Vuol dire che questa società che si pretende evoluta, che si vanta di aver dato libertà alle donne, è riuscita a cancellare in esse l’istinto ed il senso della maternità.
I figli sono un problema che, sempre più spesso, la donna non sa come risolvere perché si ritrova, sola a doverlo affrontare e di conseguenza, diventano un peso dal quale in qualche modo si devono liberare, in modo lecito e, sempre più spesso, in maniera illecita, sbrigativa, definitiva.
Se non c’è la possibilità di avere la “tata”, di portarlo all’asilo nido o alla scuola dell’infanzia, di toglierselo dai piedi per gran parte della giornata, il bambino che piange, che strilla, che cerca coccole che non può avere, che attende la pappa ed il gioco diviene un peso intollerabile.
Può una madre sopprimere in modo brutale un figlio? Le tigri non lo fanno, qualche cagnetta ha trascinato neonati abbandonati nella foresta nella propria cuccia, impietosita per la sorte orribile alla quale era stati destinati dagli uomini.
Quando nel cuore e nella coscienza delle madri, muoiono l’amore e la pietà per i figli, parlare di società civile diviene derisorio, una laida presa in giro per evitare di affrontare la realtà di un mondo che non sa più cosa sia la civiltà, confusa con il progresso tecnologico e tanto, ma tanto buonismo.
Bisogna, ora, difendere i diritti umani dello zio di Sara, primo quello del suo recupero sociale, così come quello di Anna Maria Franzoni la cui ricca famiglia è riuscita a mobilitare tutti per evitare che pagasse per il selvaggio omicidio del figlio, e via enumerando tutti i casi in cui in questa società civile conta solo la salvaguardia dei diritti di chi uccide mai il senso di giustizia per chi è stato ucciso.
Quante giovani mamme sono ora rinchiuse negli ospedali psichiatrici per aver ucciso i loro figli?
Non lo sappiamo. Sappiamo che non è vero che siano tutte afflitte da turbe mentali.
Tacere significa eludere il problema. Lo Stato, se esistesse, potrebbe fare molto per le mamme giovani garantendo loro il posto di lavoro, anche dopo un congruo periodo di inattività perché si possa occupare del figlio, incentivi economici, riconoscimenti sul piano sociale perché possa scoprire l’orgoglio ed il piacere di essere mamma, più gratificanti dell’essere una “velina”.
Si può, si deve aiutare le donne a riscoprire che essere madri non è una condanna sociale, che i figli non sono un peso che tolgono la possibilità di lavorare o di divertirsi o di fare carriera come modella od altro, che possono prendere a pedate nel deretano i loro inutili compagni, ma tenersi stretti al petto i loro figli che sono parte di sé stesse.

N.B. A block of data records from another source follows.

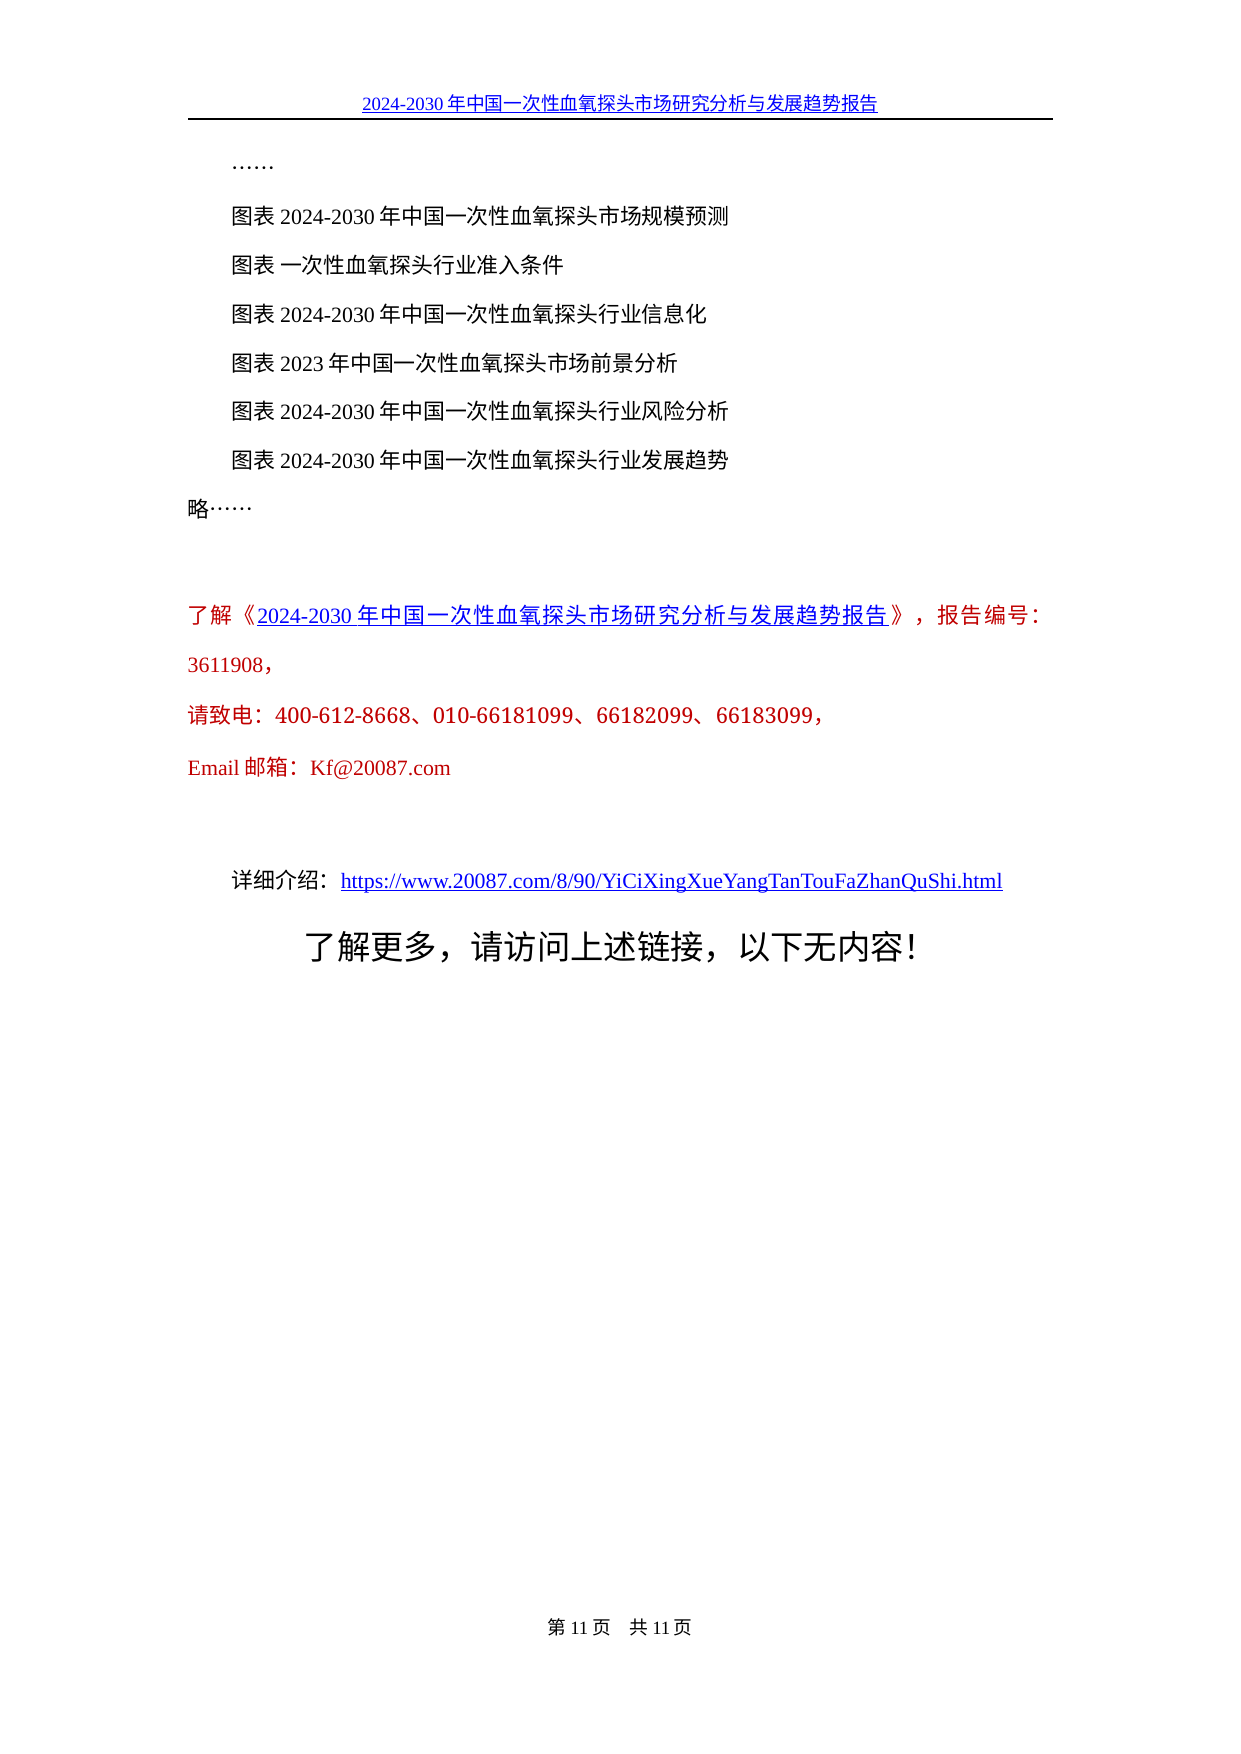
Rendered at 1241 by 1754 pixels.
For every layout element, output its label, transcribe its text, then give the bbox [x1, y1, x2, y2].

title 了解更多，请访问上述链接，以下无内容！ [187, 913, 1053, 978]
text 请致电：400-612-8668、010-66181099、66182099、66183099， [187, 698, 1053, 731]
text 了解《2024-2030年中国一次性血氧探头市场研究分析与发展趋势报告》，报告编号：3611908， [187, 598, 1053, 679]
text Email邮箱：Kf@20087.com [187, 750, 1053, 782]
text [187, 150, 1053, 524]
text 详细介绍：https://www.20087.com/8/90/YiCiXingXueYangTanTouFaZhanQuShi.html [187, 863, 1053, 895]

E se tantissimo si può fare per venire incontro alle esigenze delle donne che diventano madri, si può anche, di converso, evitare di trasformare una madre che ha ucciso suo figlio in una star televisiva almeno per evitare possano essere indotte ad emularle nella speranza di incontrare la stessa benigna sorte.
In questo modo, un poco per volta, riusciremo a ritrovare la civiltà perduta.